ODU Fieldhouse
- Interactive map of ODU Fieldhouse
- Location: 4700 Powhatan Ave Norfolk, Virginia, U.S.
- Owner: Old Dominion University
- Operator: Old Dominion University
- Capacity: 5,200

Construction
- Built: 1970
- Opened: 1970
- Closed: 2002
- Demolished: 2006

Tenants
- Old Dominion Monarchs (NCAA) 1970–2002

= Old Dominion University Fieldhouse =

Multi-purpose arena in Norfolk, Virginia

Old Dominion University Fieldhouse was a 5,200-seat multi-purpose arena located on the campus of Old Dominion University in Norfolk, Virginia. Opened in 1970, it was home to the Old Dominion Monarchs and Lady Monarchs college basketball teams until the 2002–03 season, when the Ted Constant Convocation Center opened. The fieldhouse was demolished in 2006.

==Basketball==
===Collegiate===
The Monarchs played the majority of their home games in the arena from 1970 to 1977, before moving full-time to the Norfolk Scope from 1977 to 1990. The team returned to the Fieldhouse on a part-time basis in 1990, and played the majority of its season on-campus during the 2001–02 season, the last before moving into the Constant Center.

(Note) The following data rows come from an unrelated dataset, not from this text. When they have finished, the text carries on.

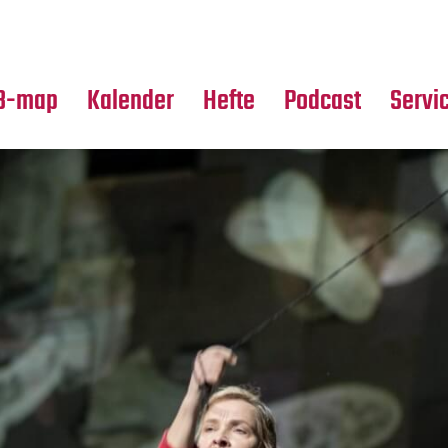
Premierensuche
Alle Hefte
Partne
Festival-Planer
Leseproben
Media
B-map
Kalender
Hefte
Podcast
Servi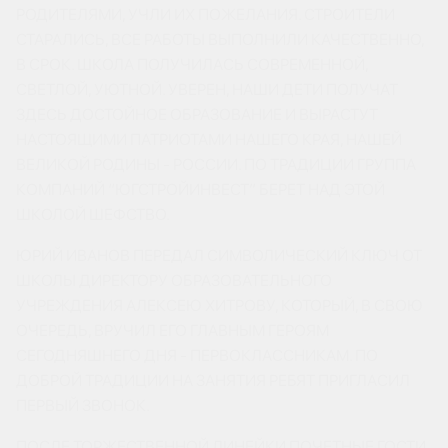
РОДИТЕЛЯМИ, УЧЛИ ИХ ПОЖЕЛАНИЯ. СТРОИТЕЛИ
СТАРАЛИСЬ, ВСЕ РАБОТЫ ВЫПОЛНИЛИ КАЧЕСТВЕННО,
В СРОК. ШКОЛА ПОЛУЧИЛАСЬ СОВРЕМЕННОЙ,
СВЕТЛОЙ, УЮТНОЙ. УВЕРЕН, НАШИ ДЕТИ ПОЛУЧАТ
ЗДЕСЬ ДОСТОЙНОЕ ОБРАЗОВАНИЕ И ВЫРАСТУТ
НАСТОЯЩИМИ ПАТРИОТАМИ НАШЕГО КРАЯ, НАШЕЙ
ВЕЛИКОЙ РОДИНЫ - РОССИИ. ПО ТРАДИЦИИ ГРУППА
КОМПАНИЙ “ЮГСТРОЙИНВЕСТ” БЕРЕТ НАД ЭТОЙ
ШКОЛОЙ ШЕФСТВО.
ЮРИЙ ИВАНОВ ПЕРЕДАЛ СИМВОЛИЧЕСКИЙ КЛЮЧ ОТ
ШКОЛЫ ДИРЕКТОРУ ОБРАЗОВАТЕЛЬНОГО
УЧРЕЖДЕНИЯ АЛЕКСЕЮ ХИТРОВУ, КОТОРЫЙ, В СВОЮ
ОЧЕРЕДЬ, ВРУЧИЛ ЕГО ГЛАВНЫМ ГЕРОЯМ
СЕГОДНЯШНЕГО ДНЯ - ПЕРВОКЛАССНИКАМ. ПО
ДОБРОЙ ТРАДИЦИИ НА ЗАНЯТИЯ РЕБЯТ ПРИГЛАСИЛ
ПЕРВЫЙ ЗВОНОК.
ПОСЛЕ ТОРЖЕСТВЕННОЙ ЛИНЕЙКИ ПОЧЕТНЫЕ ГОСТИ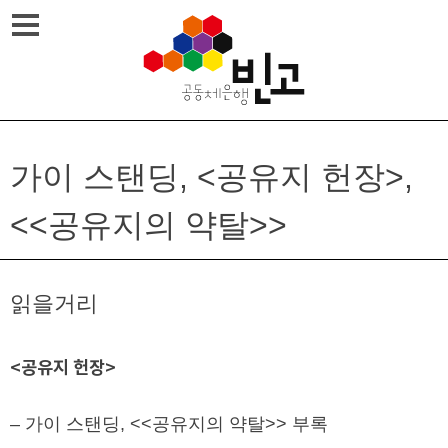
Skip
메뉴열기
to
content
가이 스탠딩, <공유지 헌장>,
<<공유지의 약탈>>
읽을거리
<공유지 헌장>
– 가이 스탠딩, <<공유지의 약탈>> 부록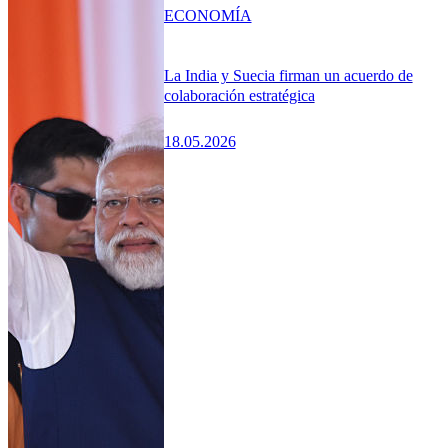
ECONOMÍA
La India y Suecia firman un acuerdo de
colaboración estratégica
18.05.2026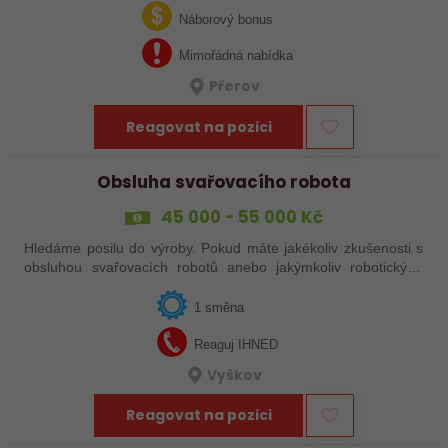
svařováním v moderní výrobě.…
Náborový bonus
Mimořádná nabídka
Přerov
Reagovat na pozici
Obsluha svařovacího robota
45 000 - 55 000 Kč
Hledáme posilu do výroby. Pokud máte jakékoliv zkušenosti s
obsluhou svařovacích robotů anebo jakýmkoliv robotickým,
strojním anebo i ručním svařováním, tak se nám neváhejte
ozvat!
1 směna
Reaguj IHNED
Vyškov
Reagovat na pozici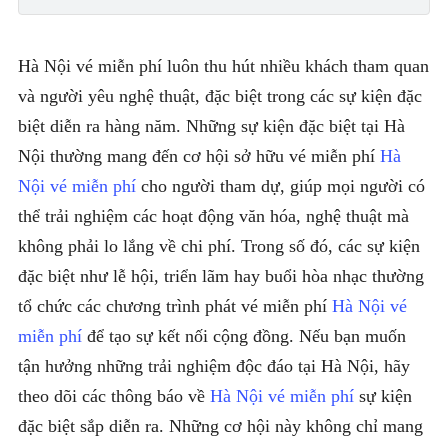
Hà Nội vé miễn phí luôn thu hút nhiều khách tham quan
và người yêu nghệ thuật, đặc biệt trong các sự kiện đặc
biệt diễn ra hàng năm. Những sự kiện đặc biệt tại Hà
Nội thường mang đến cơ hội sở hữu vé miễn phí
Hà
Nội vé miễn phí
cho người tham dự, giúp mọi người có
thể trải nghiệm các hoạt động văn hóa, nghệ thuật mà
không phải lo lắng về chi phí. Trong số đó, các sự kiện
đặc biệt như lễ hội, triển lãm hay buổi hòa nhạc thường
tổ chức các chương trình phát vé miễn phí
Hà Nội vé
miễn phí
để tạo sự kết nối cộng đồng. Nếu bạn muốn
tận hưởng những trải nghiệm độc đáo tại Hà Nội, hãy
theo dõi các thông báo về
Hà Nội vé miễn phí
sự kiện
đặc biệt sắp diễn ra. Những cơ hội này không chỉ mang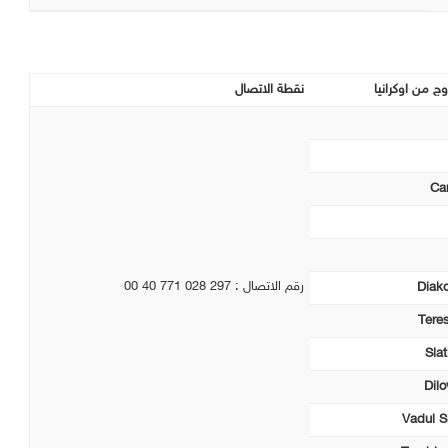
ج من اوكرانيا
نقطة الاتصال
Car
رقم الاتصال : 297 028 771 40 00
Diak
Tere
Slat
Dil
Vadul Si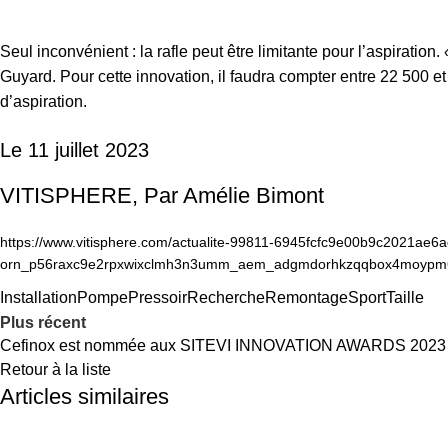
Seul inconvénient : la rafle peut être limitante pour l’aspiration.
Guyard. Pour cette innovation, il faudra compter entre 22 500 et
d’aspiration.
Le 11 juillet 2023
VITISPHERE, Par Amélie Bimont
https://www.vitisphere.com/actualite-99811-6945fcfc9e00b9c2021ae6a
orn_p56raxc9e2rpxwixclmh3n3umm_aem_adgmdorhkzqqbox4moypm6
Installation
Pompe
Pressoir
Recherche
Remontage
Sport
Taille
Plus récent
Cefinox est nommée aux SITEVI INNOVATION AWARDS 2023
Retour à la liste
Articles similaires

In 1977, it was the site of the final game of the ECAC Southern Region tournament, a National Collegiate Athletic Association (NCAA) Division I men's college basketball tournament organized by the Eastern College Athletic Conference (ECAC); the champion received a berth in the NCAA tournament.

===Professional===
The venue hosted the Virginia Squires of the American Basketball Association (ABA) for some games in the 1970–71 season. The Squires had played the previous season in Washington, D.C. as the Washington Caps, and the first two seasons in California as the Oakland Oaks.

==Entertainment==
With a stage at one end, the Fieldhouse also hosted concerts, including Frank Zappa on April 22, 1980. In 2006, Tim Nolan set a world record at the venue, juggling eleven balls.

==Demolition==
The Fieldhouse was demolished in 2006 and in its footprint is the ODU Recreation and Wellness Center, a 15000 sqft multi-level fitness center. It has multiple gymnasiums and racquetball courts, an indoor track, pool, indoor climbing wall, and facilities for equipment rentals.